*** Begin section ***
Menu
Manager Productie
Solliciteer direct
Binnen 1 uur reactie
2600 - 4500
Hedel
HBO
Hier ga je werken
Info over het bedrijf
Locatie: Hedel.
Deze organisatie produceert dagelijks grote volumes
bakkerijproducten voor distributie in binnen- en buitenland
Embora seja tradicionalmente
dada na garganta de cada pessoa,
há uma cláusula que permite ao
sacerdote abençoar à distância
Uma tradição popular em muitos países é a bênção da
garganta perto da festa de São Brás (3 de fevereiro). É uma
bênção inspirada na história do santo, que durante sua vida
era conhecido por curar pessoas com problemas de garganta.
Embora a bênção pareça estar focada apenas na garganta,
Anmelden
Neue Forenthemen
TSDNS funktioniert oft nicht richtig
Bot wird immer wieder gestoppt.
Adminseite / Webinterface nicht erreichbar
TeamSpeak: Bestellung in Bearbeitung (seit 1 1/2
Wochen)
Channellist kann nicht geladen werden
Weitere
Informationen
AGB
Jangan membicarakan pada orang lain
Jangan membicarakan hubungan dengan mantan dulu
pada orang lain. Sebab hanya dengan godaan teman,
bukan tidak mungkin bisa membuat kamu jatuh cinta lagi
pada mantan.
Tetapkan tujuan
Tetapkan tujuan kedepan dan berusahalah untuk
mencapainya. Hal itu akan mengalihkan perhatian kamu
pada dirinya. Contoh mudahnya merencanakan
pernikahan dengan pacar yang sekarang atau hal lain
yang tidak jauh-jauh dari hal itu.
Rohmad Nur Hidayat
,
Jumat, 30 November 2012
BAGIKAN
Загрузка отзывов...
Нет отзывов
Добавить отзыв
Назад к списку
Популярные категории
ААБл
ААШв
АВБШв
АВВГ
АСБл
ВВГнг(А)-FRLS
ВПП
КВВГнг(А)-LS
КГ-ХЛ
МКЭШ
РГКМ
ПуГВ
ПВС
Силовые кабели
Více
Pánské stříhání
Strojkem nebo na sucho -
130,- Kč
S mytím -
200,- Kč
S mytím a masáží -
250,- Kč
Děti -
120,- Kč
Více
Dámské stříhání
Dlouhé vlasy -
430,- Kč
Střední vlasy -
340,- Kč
*** End section ***
▶ _INSTRUCTION_
Retype the entries above exactly, but only from the line containing "pada orang lain." through the line containing "yang tidak jauh-jauh dari hal itu.", both included.

▶ _SOLUTION FOR THIS TASK_
pada orang lain. Sebab hanya dengan godaan teman,
bukan tidak mungkin bisa membuat kamu jatuh cinta lagi
pada mantan.
Tetapkan tujuan
Tetapkan tujuan kedepan dan berusahalah untuk
mencapainya. Hal itu akan mengalihkan perhatian kamu
pada dirinya. Contoh mudahnya merencanakan
pernikahan dengan pacar yang sekarang atau hal lain
yang tidak jauh-jauh dari hal itu.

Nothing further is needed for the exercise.